Please retype the stretch from the line containing "ancier voor Master Lock, Brady and Abus" through the end of the entries below, reproducing each line unchanged and leaving the pictures out.

INPUT FOR THIS TASK -

*** Block opens ***

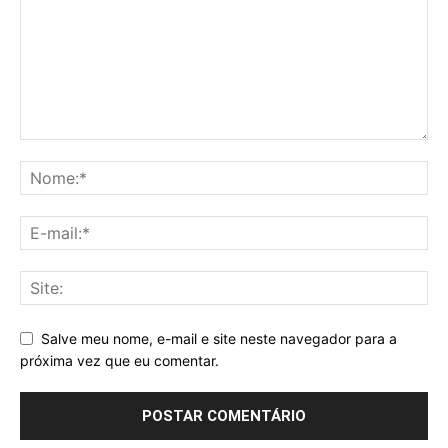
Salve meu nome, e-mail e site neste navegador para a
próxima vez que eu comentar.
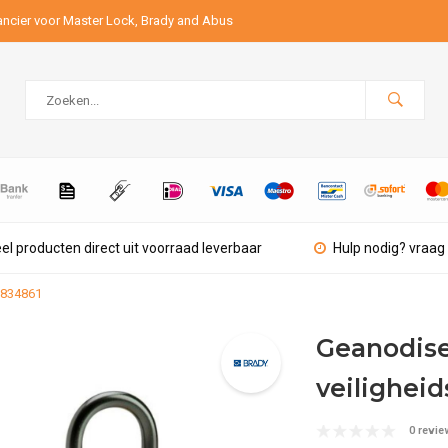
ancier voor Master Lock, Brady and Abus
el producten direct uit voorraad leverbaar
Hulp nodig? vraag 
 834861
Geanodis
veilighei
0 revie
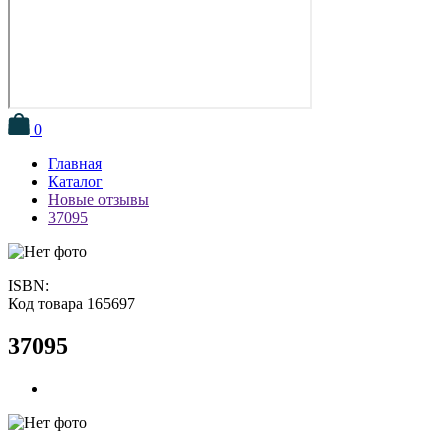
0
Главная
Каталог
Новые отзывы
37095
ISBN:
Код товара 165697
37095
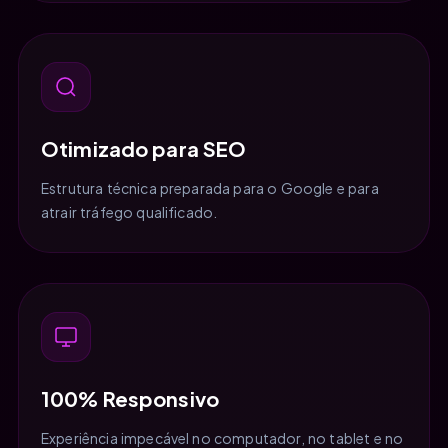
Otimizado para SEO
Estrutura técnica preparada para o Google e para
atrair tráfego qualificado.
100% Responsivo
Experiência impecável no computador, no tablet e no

*** Block closes ***

WRITTEN SOLUTION -
ancier voor Master Lock, Brady and Abus
el producten direct uit voorraad leverbaar
Hulp nodig? vraag 
 834861
Geanodis
veilighei
0 revie
0
Главная
Каталог
Новые отзывы
37095
ISBN:
Код товара 165697
37095
Otimizado para SEO
Estrutura técnica preparada para o Google e para
atrair tráfego qualificado.
100% Responsivo
Experiência impecável no computador, no tablet e no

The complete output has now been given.